I am doing some serious re-evaluation of this friendship after the wedding. I signed up for this, so I will show up to the wedding, dressed as she wants, smile for the pictures, and then do some serious thinking when I get home.
Thoughts? Rise above and suck it up, or can I just play by the rules she made?
Post # 2
ZChick17: I’d probably suck it up. It sucks to “be the better person” or “take the high road”, but … well … sometimes ya gotta. Maybe nothing too pricey though.
Post # 3
Suck it up and get her a nice gift. Even if you’re more distant after the wedding, at least you’ll know that on your end, you left things on good terms.
Post # 4
ZChick17: Maybe get her some “chill pills”
Post # 5
A wedding gift is supposed to be based on the closeness of the relationship as well as your budget. Based on what you say, this wedding has already cost you plenty and you are questioning the relationship going forward. I wouldn’t stiff her, but I’d likely give a gift that is somewhat less generous than my usual.
Post # 6
ZChick17: SHE MISSPELLED YOUR NAME ON THE INVITATION!!???!??!!
Post # 7
I probably wouldn’t get her a gift… she can’t even spell your name. Get her a card.
Post # 8
Meh. I’d do the same as she did for you. I don’t think it will matter either way, do you?
Post # 9
Maybe it wasn’t the invitation, but it’s been misspelled multiple times. I think the invitation might have been addressed to “mr and mrs husbands name.” I have one of those classic 80’s names that has 15 spellings. She knows me by a shortened form. (for the sake of anonymity, we’ll say my name is Alison, but she frequently misspells it Allison, because she always calls me Ali) But yes, anytime she has to write my entire name, it’s spelled wrong. Which, all thigns considered, i guess is small potatoes in this story. ugh.
Post # 10
ItWasntMe: nah, you’re probably right. i ust dont know if i want to stoop to that level you know?
Post # 11
ZChick17: I’m sorry, you lost me at she MISPELLED your name?! I would say get her what you feel comfortable doing within your budget. If she can’t take the time to spell your name right then I wouldn’t put in too much effort picking her gift.
Post # 12
ItWasntMe: My thoughts as well. I would definitely at least get her a card and write something nice in it, though.

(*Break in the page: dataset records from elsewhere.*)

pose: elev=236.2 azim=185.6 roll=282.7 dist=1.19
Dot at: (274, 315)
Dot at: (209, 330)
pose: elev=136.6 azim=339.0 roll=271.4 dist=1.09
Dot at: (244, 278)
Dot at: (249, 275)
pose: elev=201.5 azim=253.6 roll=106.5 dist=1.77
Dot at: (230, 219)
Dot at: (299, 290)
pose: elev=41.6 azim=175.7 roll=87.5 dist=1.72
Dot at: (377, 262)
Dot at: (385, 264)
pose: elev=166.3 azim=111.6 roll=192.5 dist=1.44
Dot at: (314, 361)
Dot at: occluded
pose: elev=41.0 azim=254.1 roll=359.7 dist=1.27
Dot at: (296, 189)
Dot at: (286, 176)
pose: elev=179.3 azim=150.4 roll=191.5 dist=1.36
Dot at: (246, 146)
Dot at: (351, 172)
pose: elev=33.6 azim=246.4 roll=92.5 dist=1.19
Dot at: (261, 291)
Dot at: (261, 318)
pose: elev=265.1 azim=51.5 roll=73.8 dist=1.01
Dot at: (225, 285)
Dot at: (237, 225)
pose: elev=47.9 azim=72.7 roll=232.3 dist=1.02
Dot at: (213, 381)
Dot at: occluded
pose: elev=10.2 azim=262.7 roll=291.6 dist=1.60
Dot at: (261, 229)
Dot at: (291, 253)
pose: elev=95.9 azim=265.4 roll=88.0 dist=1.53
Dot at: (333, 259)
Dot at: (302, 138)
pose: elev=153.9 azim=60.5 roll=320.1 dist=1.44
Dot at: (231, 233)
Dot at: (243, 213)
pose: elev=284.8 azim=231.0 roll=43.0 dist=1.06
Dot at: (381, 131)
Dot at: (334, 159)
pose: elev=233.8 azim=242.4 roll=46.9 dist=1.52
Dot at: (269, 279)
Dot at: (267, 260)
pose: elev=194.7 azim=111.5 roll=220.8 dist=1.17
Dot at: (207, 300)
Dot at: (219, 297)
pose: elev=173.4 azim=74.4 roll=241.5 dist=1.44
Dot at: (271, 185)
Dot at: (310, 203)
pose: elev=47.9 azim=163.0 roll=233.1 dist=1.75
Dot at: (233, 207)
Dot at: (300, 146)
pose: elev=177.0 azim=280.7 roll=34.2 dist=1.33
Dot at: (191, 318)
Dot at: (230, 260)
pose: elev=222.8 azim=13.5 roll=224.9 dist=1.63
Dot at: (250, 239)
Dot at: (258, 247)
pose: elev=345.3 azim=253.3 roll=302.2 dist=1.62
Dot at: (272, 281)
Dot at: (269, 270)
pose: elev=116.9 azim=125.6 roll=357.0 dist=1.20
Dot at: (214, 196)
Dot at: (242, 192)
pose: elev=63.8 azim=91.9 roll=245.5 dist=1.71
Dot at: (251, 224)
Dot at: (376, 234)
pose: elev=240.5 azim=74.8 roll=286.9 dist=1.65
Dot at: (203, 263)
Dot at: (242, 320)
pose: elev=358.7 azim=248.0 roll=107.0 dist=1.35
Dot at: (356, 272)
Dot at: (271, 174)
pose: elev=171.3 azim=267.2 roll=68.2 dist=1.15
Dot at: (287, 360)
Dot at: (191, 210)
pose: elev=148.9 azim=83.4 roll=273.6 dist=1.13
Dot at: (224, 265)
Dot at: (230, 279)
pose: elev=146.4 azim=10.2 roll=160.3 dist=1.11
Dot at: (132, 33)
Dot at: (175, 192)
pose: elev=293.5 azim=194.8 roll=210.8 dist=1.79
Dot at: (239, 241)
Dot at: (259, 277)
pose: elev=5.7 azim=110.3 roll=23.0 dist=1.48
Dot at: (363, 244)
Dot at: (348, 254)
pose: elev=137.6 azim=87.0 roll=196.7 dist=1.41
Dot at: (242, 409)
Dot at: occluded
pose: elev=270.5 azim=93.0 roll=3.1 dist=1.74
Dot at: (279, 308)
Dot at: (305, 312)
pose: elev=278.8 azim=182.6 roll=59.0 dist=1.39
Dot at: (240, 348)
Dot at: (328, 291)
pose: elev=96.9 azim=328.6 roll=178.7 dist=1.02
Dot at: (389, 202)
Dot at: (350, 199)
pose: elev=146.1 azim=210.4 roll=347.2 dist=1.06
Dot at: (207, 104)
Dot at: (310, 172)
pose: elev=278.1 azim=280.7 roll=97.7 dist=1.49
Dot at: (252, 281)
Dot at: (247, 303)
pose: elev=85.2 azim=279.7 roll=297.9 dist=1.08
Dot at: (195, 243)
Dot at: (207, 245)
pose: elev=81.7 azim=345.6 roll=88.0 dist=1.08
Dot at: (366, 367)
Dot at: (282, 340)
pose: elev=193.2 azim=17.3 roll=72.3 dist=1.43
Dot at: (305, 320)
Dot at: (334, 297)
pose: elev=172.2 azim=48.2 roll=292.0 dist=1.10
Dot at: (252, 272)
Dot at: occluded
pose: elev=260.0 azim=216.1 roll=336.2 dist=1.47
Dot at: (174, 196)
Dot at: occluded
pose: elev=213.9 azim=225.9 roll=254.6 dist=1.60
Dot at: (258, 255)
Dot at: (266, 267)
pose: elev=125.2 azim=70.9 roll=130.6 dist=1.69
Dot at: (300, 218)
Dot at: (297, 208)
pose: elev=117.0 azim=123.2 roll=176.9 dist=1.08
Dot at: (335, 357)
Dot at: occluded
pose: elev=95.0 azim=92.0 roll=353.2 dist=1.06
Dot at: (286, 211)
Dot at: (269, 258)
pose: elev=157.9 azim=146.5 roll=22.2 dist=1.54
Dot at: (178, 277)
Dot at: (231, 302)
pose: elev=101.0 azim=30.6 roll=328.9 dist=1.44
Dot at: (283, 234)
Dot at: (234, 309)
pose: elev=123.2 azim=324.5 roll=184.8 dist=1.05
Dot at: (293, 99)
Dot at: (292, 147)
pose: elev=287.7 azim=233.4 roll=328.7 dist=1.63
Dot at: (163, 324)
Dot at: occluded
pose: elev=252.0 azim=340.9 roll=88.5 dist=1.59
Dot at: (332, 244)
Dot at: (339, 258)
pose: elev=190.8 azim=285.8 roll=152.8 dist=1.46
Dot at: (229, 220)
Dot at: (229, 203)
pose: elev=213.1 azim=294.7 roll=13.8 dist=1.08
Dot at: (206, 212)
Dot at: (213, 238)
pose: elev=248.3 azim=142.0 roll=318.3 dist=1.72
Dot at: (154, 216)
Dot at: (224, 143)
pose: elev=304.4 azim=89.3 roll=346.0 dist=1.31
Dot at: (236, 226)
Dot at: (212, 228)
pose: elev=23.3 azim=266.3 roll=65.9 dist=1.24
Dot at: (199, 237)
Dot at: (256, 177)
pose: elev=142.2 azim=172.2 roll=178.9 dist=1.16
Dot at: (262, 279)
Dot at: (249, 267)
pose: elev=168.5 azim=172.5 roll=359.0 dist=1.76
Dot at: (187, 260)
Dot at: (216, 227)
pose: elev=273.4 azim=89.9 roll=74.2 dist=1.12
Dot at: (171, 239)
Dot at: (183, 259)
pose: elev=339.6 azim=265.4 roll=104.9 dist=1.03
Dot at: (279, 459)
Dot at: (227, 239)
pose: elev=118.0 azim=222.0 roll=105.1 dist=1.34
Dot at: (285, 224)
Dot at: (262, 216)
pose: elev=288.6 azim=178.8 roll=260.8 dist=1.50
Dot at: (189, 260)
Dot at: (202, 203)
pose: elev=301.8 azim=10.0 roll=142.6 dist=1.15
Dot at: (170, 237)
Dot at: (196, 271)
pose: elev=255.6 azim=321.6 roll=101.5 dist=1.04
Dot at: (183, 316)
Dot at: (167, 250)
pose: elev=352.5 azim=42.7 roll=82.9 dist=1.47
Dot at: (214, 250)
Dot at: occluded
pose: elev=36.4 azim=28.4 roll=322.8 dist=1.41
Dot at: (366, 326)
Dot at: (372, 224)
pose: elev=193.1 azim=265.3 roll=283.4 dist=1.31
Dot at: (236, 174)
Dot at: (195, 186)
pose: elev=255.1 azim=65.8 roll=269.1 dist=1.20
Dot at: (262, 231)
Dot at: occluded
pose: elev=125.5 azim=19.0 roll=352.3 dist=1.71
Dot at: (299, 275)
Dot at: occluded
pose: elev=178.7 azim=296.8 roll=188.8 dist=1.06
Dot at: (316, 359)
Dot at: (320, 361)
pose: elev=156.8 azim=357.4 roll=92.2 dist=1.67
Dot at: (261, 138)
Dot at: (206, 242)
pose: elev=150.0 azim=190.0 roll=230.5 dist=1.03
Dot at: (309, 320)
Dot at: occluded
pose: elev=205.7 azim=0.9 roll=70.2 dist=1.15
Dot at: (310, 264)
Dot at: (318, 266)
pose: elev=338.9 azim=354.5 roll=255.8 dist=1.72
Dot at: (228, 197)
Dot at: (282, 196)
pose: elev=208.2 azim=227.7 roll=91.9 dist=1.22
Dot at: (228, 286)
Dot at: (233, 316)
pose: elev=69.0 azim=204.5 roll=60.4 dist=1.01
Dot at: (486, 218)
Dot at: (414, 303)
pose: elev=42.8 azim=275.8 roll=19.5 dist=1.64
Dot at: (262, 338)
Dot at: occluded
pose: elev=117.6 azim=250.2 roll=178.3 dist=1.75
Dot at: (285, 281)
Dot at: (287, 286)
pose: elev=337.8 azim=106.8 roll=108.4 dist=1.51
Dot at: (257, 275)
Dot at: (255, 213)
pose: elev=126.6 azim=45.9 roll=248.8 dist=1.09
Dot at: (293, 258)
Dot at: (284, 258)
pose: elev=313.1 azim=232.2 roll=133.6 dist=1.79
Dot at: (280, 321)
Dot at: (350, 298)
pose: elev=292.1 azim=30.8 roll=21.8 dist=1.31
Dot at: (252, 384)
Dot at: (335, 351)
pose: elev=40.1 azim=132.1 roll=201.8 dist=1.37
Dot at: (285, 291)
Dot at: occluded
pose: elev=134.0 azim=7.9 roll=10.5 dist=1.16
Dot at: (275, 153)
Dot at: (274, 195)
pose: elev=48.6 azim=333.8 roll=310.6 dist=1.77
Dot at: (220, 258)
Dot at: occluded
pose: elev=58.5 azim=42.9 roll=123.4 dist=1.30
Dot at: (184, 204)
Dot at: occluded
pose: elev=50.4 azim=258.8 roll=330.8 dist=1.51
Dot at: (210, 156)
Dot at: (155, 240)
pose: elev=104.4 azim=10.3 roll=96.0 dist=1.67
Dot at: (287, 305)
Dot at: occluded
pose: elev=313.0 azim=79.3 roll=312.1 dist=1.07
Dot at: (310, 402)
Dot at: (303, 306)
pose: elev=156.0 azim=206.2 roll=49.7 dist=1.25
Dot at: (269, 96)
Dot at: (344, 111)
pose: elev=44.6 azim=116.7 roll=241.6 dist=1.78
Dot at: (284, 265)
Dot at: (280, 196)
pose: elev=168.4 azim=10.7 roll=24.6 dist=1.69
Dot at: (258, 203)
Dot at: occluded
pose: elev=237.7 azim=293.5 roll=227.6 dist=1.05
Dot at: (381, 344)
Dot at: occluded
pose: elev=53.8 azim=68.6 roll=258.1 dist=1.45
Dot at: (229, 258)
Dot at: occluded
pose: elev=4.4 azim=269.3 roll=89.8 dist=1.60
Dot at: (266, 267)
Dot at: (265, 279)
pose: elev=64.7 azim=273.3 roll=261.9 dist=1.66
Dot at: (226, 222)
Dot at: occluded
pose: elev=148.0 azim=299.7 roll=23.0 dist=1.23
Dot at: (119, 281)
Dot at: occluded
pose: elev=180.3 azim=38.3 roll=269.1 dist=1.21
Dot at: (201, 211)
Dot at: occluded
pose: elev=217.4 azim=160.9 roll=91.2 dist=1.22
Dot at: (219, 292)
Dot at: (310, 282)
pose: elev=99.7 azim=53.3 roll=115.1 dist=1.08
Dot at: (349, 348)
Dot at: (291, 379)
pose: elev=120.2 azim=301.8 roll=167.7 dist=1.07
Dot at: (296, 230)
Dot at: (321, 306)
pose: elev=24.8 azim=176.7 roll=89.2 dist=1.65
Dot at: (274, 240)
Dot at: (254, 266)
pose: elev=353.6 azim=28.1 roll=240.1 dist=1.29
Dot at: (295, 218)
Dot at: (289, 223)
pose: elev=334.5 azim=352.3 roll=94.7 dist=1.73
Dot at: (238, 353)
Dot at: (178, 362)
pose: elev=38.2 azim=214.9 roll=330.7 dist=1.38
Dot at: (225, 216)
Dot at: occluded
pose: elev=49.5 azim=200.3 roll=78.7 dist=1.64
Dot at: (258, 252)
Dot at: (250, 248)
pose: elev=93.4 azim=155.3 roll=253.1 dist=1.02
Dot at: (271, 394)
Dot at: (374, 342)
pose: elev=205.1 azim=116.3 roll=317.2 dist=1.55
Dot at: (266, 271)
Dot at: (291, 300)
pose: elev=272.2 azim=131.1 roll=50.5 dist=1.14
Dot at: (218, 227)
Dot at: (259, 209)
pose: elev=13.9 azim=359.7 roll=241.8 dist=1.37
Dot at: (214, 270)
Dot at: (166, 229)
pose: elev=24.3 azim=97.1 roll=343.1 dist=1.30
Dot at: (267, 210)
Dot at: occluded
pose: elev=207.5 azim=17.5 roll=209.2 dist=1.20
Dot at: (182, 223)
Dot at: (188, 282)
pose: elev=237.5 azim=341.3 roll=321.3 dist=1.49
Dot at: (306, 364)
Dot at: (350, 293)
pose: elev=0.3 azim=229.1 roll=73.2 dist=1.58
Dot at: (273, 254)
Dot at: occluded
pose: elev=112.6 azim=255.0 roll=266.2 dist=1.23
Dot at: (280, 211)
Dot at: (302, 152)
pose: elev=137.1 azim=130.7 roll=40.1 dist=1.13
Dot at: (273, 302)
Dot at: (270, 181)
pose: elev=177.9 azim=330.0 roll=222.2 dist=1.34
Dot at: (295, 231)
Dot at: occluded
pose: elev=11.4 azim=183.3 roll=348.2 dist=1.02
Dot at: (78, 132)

However, OP, it sounds like you do want to be a nicer person than I’d be and get her a small gift, so you should. Do it for you and not for her, though. (if you get my drift)
Post # 13
Oh, I’m doing cash. She didn’t register for anything except the honeymoon registry, and that’s not my cup of tea. My standard wedding gift in the past (when both my boyfriend/fiance/now husband) and I were both invited was $100. I think I’m going to scale back to $50.
Post # 14
See…I don’t think you can win in this situation if she’s been as awful as you’ve described. Your gift probably won’t be appreciated as in ‘not enough’, so nothing you do will potentially make her happy.
I’d cut my losses, so to speak, and move on after the wedding.
Post # 15
ZChick17: Eh, I’m all for being the better person but I wouldn’t give a gift in this scenario. But if you think she’s going to b*tch at you after the wedding for not getting her a gift, then I’d probably just give something to avoid the drama.